As with the Kill Your File Share campaign, most of the conference sessions and trade show exhibitors will be focused on or supporting eDiscovery—the technology and practice aimed at identifying, collecting and producing electronically stored information (ESI) in response to a request for production in a law suit or investigation. eDiscovery is undoubtedly an important tool for legal professionals once a law suit has been filed.

However, eDiscovery is neither strategic or useful in helping organizations avoid those lawsuits in the first place.

Unfortunately, once underway, businesses and the legal teams engaged in eDiscovery efforts often discover that a practice they once deemed safe, something we call “Keep Everything Forever,” actually poses enormous costs and risks to the business. Why?

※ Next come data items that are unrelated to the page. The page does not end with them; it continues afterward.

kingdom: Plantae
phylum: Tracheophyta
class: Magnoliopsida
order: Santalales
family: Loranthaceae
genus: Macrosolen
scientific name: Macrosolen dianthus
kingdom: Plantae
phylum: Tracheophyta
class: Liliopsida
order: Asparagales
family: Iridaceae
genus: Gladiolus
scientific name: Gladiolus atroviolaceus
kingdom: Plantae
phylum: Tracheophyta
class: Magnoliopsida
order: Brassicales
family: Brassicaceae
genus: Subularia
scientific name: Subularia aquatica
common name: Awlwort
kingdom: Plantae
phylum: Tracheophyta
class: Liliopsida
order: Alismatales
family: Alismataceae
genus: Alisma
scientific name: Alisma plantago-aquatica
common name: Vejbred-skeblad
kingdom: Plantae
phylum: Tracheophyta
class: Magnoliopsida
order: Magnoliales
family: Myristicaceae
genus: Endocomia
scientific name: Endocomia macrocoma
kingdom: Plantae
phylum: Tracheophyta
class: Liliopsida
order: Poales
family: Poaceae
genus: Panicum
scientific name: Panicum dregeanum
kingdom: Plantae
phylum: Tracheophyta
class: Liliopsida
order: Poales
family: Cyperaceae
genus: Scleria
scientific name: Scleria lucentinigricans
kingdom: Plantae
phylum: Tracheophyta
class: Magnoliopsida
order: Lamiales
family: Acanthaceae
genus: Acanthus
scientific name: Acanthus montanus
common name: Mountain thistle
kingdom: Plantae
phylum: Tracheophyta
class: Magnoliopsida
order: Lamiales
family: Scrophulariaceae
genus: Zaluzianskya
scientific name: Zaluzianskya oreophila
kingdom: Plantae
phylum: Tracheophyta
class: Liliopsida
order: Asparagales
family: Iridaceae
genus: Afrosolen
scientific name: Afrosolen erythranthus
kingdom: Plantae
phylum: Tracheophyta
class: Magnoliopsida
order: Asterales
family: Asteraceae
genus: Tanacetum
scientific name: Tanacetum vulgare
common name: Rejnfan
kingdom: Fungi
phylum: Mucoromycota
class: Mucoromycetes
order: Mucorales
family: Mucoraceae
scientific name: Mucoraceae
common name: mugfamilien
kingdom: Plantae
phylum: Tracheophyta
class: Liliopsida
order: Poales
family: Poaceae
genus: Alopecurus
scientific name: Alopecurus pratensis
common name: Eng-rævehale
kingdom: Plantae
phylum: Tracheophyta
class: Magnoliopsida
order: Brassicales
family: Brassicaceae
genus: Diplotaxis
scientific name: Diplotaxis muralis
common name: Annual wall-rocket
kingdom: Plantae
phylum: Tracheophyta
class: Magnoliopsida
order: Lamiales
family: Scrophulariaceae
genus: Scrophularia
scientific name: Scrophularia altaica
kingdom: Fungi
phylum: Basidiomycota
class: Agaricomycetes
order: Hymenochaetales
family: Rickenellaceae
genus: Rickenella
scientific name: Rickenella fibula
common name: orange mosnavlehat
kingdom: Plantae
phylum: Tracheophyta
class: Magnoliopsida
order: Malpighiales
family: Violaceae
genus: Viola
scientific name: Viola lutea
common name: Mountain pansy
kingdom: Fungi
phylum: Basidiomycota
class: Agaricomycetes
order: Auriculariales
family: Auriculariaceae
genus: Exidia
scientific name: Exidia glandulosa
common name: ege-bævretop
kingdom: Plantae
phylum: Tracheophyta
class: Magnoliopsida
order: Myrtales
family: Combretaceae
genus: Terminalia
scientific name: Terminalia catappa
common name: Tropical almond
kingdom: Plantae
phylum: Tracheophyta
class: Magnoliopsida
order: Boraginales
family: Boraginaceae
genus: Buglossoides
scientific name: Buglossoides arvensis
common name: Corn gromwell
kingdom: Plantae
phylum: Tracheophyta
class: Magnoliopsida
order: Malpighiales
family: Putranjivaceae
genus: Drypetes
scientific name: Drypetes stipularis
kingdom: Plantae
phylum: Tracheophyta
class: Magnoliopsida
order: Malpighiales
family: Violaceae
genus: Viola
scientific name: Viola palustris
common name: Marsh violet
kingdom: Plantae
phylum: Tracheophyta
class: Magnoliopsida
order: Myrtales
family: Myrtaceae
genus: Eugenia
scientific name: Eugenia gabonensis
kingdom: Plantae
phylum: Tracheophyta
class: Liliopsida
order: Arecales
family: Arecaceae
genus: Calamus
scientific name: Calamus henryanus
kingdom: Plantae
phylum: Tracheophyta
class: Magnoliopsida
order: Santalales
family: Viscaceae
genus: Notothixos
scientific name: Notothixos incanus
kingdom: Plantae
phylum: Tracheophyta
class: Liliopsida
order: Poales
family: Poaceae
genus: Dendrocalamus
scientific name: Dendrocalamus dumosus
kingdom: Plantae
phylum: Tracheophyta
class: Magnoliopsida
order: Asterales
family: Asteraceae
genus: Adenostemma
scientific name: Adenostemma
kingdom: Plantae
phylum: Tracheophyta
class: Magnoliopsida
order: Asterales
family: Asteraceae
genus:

Based on its own research, Gartner estimates that up to 30% of corporate data is redundant, outdated or trivial (ROT). Further, their research shows that an additional 50% of data has indeterminate value, leaving only the remaining 20% of data as mission-critical. According to Gartner, assuming a midsize storage environment, with between 2PB and 6PB of raw capacity, if the 50% of data with indeterminate value proves to be waste, this can result in unnecessary storage costs of $2,124,000 to $6,372,000.*

When a legal team has to sift through all of that data, the costs of ROT skyrocket even more.

Cost is not the only factor. As data multiplies, businesses lose track of what exactly is in all those files. Personal employee and customer information, sensitive corporate data, intellectual property, financial projections, and all manner of other data could be scattered across internal file shares, on employees’ hard drives, in personal cloud storage apps, and elsewhere. This kind of “junk drawer” mentality to keeping data around “just in case” makes the company more vulnerable to both accidental and intentional security breaches.

Rather than waiting for a lawsuit and employing a reactive eDiscovery technology to find out what’s in all those forgotten files, some industry leaders are beginning to take a more strategic, proactive approach to information governance. For example, after launching its own IG initiative, Pandora Media, provider of the popular streaming music service, determined that 60% of the content on the company’s network file shares was redundant, obsolete, or trivial. After launching a best practices information governance initiative, Pandora deleted it. The result: The company immediately reclaimed 18 terabytes of expensive data storage and management capacity. The other governance related benefits to the organization were however far greater.

Read the Pandora case study here.

“eDiscovery costs can really be reduced by economies of scale if you are classifying your data and applying retention periods accordingly,” says Doug Meier, Pandora’s Director of Governance, Risk & Compliance. “Let’s say you’re hit with a lawsuit and someone’s got 10 years of email. That’s just more time the lawyers will spend looking at everything.”

Even more importantly, Pandora reduced its risk of keeping data that was no longer relevant, but that could have presented serious risks to the company, triggering further litigation.

Good information governance benefits law firms as well. A client with clear visibility into its data and file sharing practices will be much easier to help, and good IG can help prevent issues that surface from a random old email or document that should have been deleted long ago. Proactive governance is far smarter than waiting for the hit!

At Legaltech this week, we look forward to hearing from the country’s top legal professionals about their views on industry best practices for information governance. We hope that many are thinking beyond eDiscovery to a more proactive IG approach that reduces costs and risk, while making businesses run leaner and faster.

Indeed, with the pending compliance deadlines of GDPR and NY Cyber Regulations, to name just two, does the industry really have time to procrastinate further in getting its data house in order!?